Des voix s’élèvent également au sein du Congrès. Le député démocrate Raja Krishnamoorthi, membre de la commission du renseignement, a exprimé son opposition à cette vente, arguant qu’elle pourrait mettre en péril la sécurité de la technologie militaire américaine en permettant au Parti communiste chinois d’y avoir accès.

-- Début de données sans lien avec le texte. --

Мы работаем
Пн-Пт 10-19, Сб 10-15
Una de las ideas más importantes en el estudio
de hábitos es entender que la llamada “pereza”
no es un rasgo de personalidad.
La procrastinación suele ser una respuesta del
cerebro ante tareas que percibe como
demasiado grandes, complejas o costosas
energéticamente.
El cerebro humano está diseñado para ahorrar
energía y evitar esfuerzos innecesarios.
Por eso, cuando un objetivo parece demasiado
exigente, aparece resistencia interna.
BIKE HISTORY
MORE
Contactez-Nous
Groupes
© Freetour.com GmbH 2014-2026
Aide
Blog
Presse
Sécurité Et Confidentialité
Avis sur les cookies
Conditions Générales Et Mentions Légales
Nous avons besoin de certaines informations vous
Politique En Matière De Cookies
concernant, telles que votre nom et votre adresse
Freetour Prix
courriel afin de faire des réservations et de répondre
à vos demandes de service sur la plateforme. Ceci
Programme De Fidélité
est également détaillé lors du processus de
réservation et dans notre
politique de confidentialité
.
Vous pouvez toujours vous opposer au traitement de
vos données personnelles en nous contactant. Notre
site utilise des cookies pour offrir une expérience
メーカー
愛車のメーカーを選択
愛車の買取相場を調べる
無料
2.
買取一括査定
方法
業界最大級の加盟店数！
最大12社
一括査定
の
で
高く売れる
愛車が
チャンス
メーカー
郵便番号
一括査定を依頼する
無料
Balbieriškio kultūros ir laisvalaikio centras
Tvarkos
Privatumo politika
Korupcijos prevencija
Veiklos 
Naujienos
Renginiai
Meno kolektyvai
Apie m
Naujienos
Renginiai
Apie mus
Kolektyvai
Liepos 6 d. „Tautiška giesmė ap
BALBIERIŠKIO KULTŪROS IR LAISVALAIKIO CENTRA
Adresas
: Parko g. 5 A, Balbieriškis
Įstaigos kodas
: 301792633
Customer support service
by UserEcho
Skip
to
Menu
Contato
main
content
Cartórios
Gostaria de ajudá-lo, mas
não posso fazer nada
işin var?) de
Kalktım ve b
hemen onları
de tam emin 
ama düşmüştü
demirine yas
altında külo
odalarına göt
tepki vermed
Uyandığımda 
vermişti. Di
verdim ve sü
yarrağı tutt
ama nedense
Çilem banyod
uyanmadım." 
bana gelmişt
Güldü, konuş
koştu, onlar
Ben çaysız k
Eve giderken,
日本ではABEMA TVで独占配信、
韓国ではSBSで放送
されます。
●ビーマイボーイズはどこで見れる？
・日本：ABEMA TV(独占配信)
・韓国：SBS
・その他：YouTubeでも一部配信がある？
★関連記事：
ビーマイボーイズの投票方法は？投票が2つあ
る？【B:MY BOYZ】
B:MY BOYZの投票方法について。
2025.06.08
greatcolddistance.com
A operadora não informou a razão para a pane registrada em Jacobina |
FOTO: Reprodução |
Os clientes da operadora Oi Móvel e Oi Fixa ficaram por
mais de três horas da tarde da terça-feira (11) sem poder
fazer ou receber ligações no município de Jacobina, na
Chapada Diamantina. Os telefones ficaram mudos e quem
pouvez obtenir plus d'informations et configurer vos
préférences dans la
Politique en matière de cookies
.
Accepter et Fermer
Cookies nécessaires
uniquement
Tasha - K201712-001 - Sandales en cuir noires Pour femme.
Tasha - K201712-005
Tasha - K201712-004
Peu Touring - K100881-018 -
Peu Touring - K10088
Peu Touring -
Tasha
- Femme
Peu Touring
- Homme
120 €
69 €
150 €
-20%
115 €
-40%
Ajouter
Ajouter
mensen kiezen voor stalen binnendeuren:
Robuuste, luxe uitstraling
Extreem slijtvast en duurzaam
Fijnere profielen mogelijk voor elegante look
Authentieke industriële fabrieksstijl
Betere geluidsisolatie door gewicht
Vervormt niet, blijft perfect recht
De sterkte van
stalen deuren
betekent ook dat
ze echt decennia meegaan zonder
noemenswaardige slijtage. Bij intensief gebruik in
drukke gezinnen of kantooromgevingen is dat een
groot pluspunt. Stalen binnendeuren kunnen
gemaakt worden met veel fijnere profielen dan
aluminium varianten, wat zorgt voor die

Par ailleurs, Israël s’oppose également à cette vente, redoutant de perdre son « avantage militaire » sur les pays arabes voisins, étant le seul pays du Moyen-Orient à posséder ces appareils. Donald Trump avait tenté de vendre des F-35 aux Émirats arabes unis en 2020, mais le contrat avait été annulé après l’entrée en fonction de Joe Biden, en raison de soupçons liés à la Chine.
Il est à noter que le Congrès dispose théoriquement de 30 jours pour s’opposer à cette vente, mais avec les prochaines élections de mi-mandat qui approchent, une objection aurait peu de chances d’être adoptée. Les services de renseignement américains continuent de suivre cette situation de près.